Emerging Technology (Enhancing, Engaging, Connecting)
- By David W. Dodd
- March 1st, 2017
Reality has been in the
process of being enhanced since
humankind first began telling stories
and painting pictures. Created or enhanced
realities are a fundamental part of what makes
us human and what constitutes our culture. We
don’t think about stories, art, music and other
creations as being enhanced or virtual realities,
but they are. Add tens of thousands of years coupled with enormous
advances in technology, and suddenly virtual reality (VR) seems now
to have finally been discovered. Actually, it isn’t a recent development,
but it has been infused with substantial technological power
and is on the verge of commercial viability and mass adoption.
It Began With a Hacker
This recent phase of virtual reality ties largely to 2010 when
American teenager Palmer Luckey hacked and crafted his way to a
virtual reality prototype headset that would come to be called the
Oculus Rift. In a classic tale that combines the power of ideas and
the power of capital, Luckey the college dropout performed this
feat in his parents’ garage in California with various pieces and
parts. After launching a $250,000 crowdfunding campaign to support
his creation and followed by $2.4 million in additional capital
infusion, Facebook creator Mark Zuckerberg was so impressed by
the Oculus Rift that he acquired it and the organization behind it
for $2 billion. Further catalyzed by significant publicity and the
envy of other large technology companies, the current age of VR
had begun. Companies including Sony, Samsung, HTC, Google
and, more recently, Microsoft, as well as a host of emerging startups,
have made very large investments in VR development.
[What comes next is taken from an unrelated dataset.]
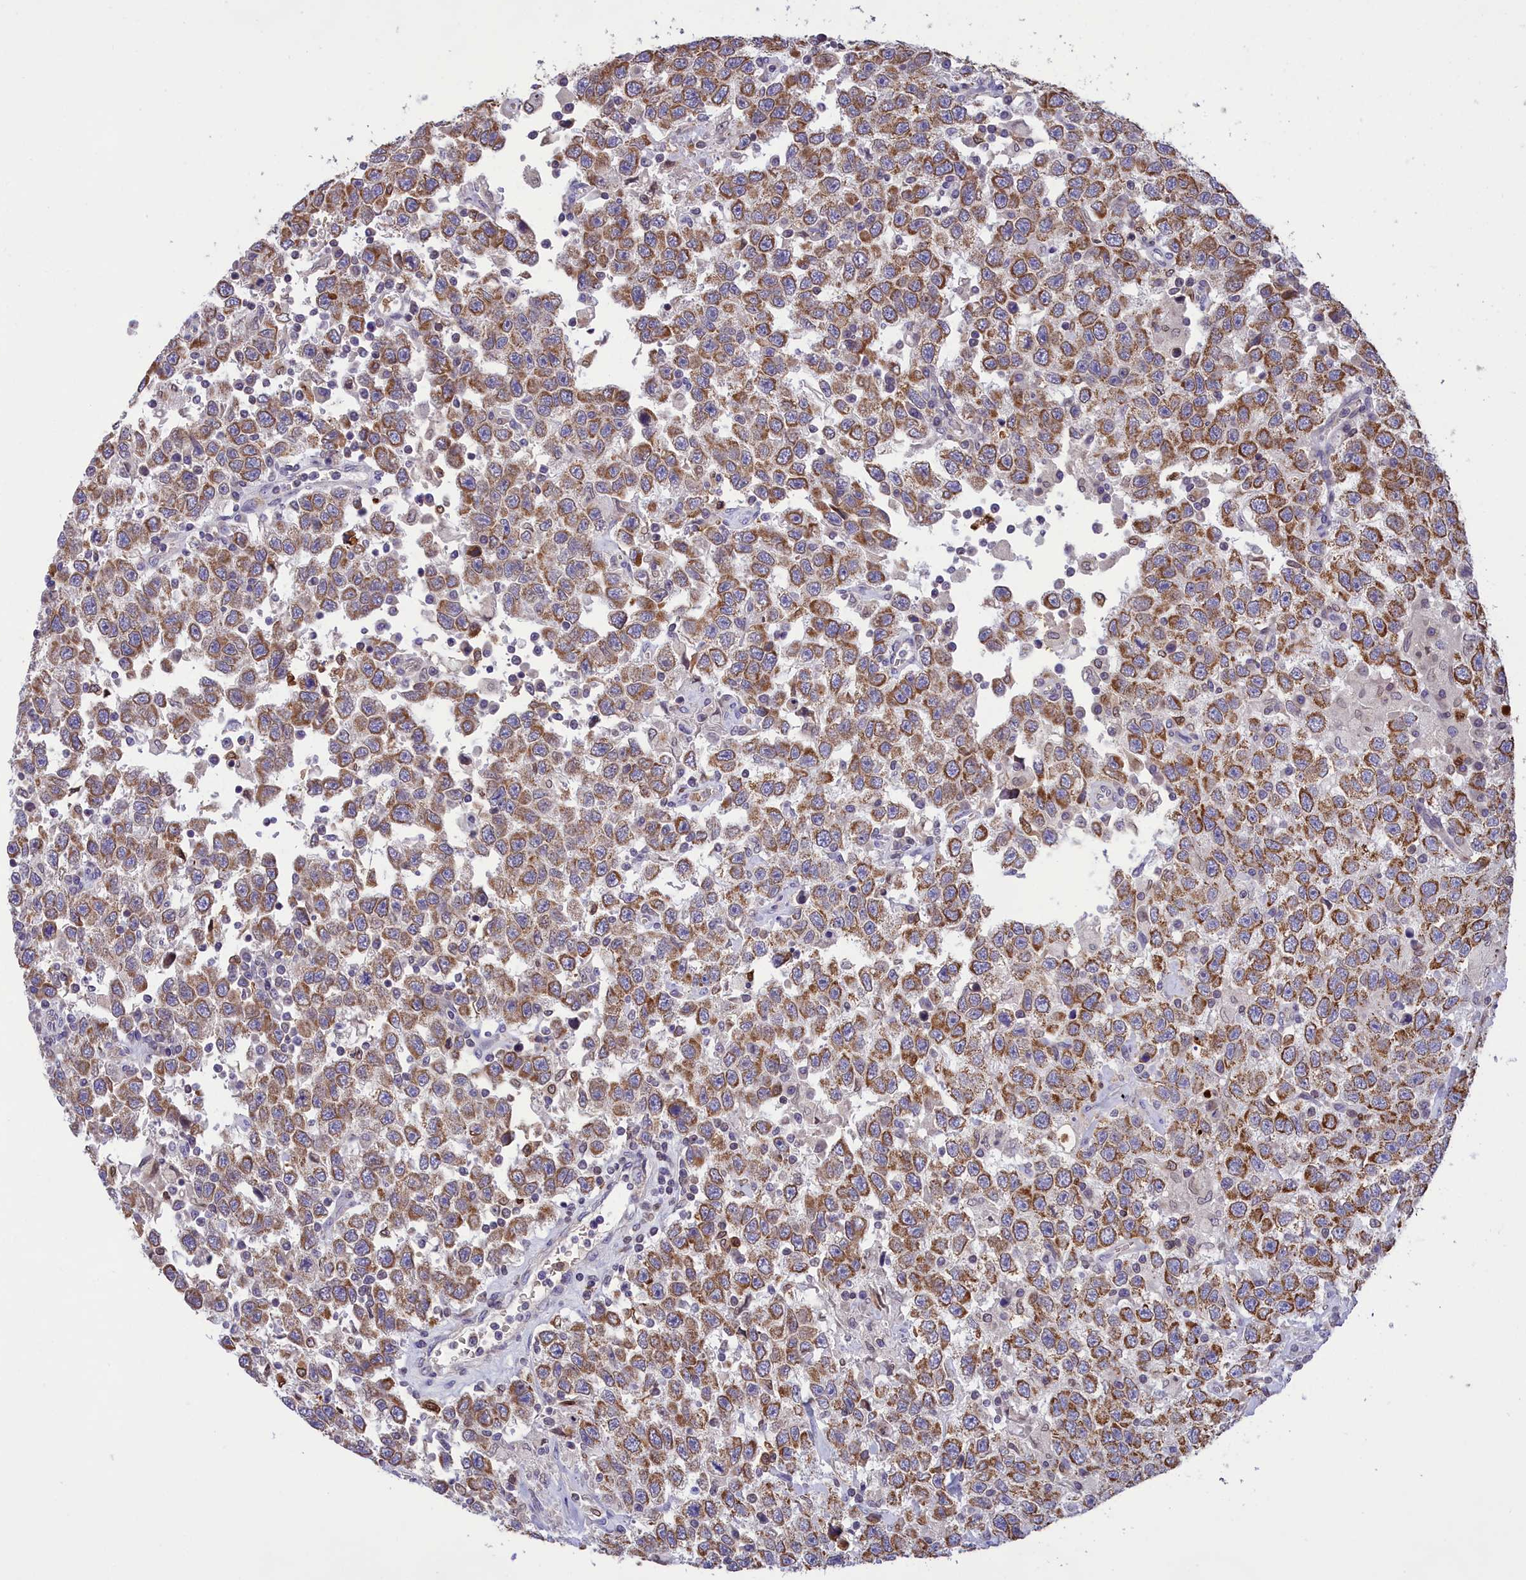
{"staining": {"intensity": "moderate", "quantity": ">75%", "location": "cytoplasmic/membranous"}, "tissue": "testis cancer", "cell_type": "Tumor cells", "image_type": "cancer", "snomed": [{"axis": "morphology", "description": "Seminoma, NOS"}, {"axis": "topography", "description": "Testis"}], "caption": "Testis seminoma stained for a protein demonstrates moderate cytoplasmic/membranous positivity in tumor cells.", "gene": "PKHD1L1", "patient": {"sex": "male", "age": 41}}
The basic elements of a virtual reality experience today include
a visor, computer and software.
VR works by convincing your brain that the computer-created world
you see is real. The most capable systems provide a virtual experience
that includes 360-degree visual and full motion imagery that results
from the motions of the user, the system or both. You aren’t merely sitting
in a theater seat watching Jurassic Park on a two-dimensional screen. You
are enjoying a nature walk down a beautiful, dimly lit trail in a wooded
Jurassic landscape. You can turn and see around you, look closely at the
plants and insects and interact visually with your surroundings.
Suddenly a realistic, three-dimensional, nine-ton Tyrannosaurus
leaps directly at you, teeth snapping. You react in terror, because
your brain has already notified every part of your being that this
is very, very real and that you are indeed about to become prey.
Graphic, admittedly. But this is the power of VR. Your eyes convince
your brain that this is your reality. To this foundation, a number of
other components are often added that could include game controllers,
stationary bikes, treadmills and other possibilities that promote
your mobility and that also add sensory stimuli to your experience.
Imagine the overpowering experience created by adding physical
stimuli such as sound, feel, smell, taste and other sensations.
Now you feel the leaves of the Jurassic forest brush your arms and
legs as you walk past them. Your body feels the cool humidity of
the approaching dusk. The air smells acrid from the decomposing
plants. The sensations are so real that you become queasy and then
nauseous, because you are suffering a real condition called cybersickness.
Now when you see the T. Rex snap viciously at you, his hot
breath, the stench of his last meal and a spray of saliva across your
face all combine to reinforce through physiological means everything
that your eyes alone had previously been telling your brain.
One last leap of the imagination — this time in a less repulsive and
more purposeful way. Imagine the power of VR technology applied to
education. The ability to take students who study biology into the inner
workings of a cell. To take students who study aerospace engineering
to a Mars colony to design a new rover. To allow students to experience
the inner workings of the United Nations. To give surgeons the ability
to teach advanced techniques to doctors in developing countries. To
put bioengineering students who design new prosthetics for paralyzed
children into those units to experience them for themselves.
A number of factors have converged such that we are beginning
to see the possibilities that virtual reality can bring to many human
endeavors. VR will be used to enhance sports and entertainment,
travel and leisure, social media systems and many others. VR has
enormous power to not only enhance, but also help transform the
learning experience. If we are wise, this will be one more quantum
leap away from the lecture and toward even greater active and experiential
learning enabled by virtual reality. As we have long known,
this is the deepest and most effective learning.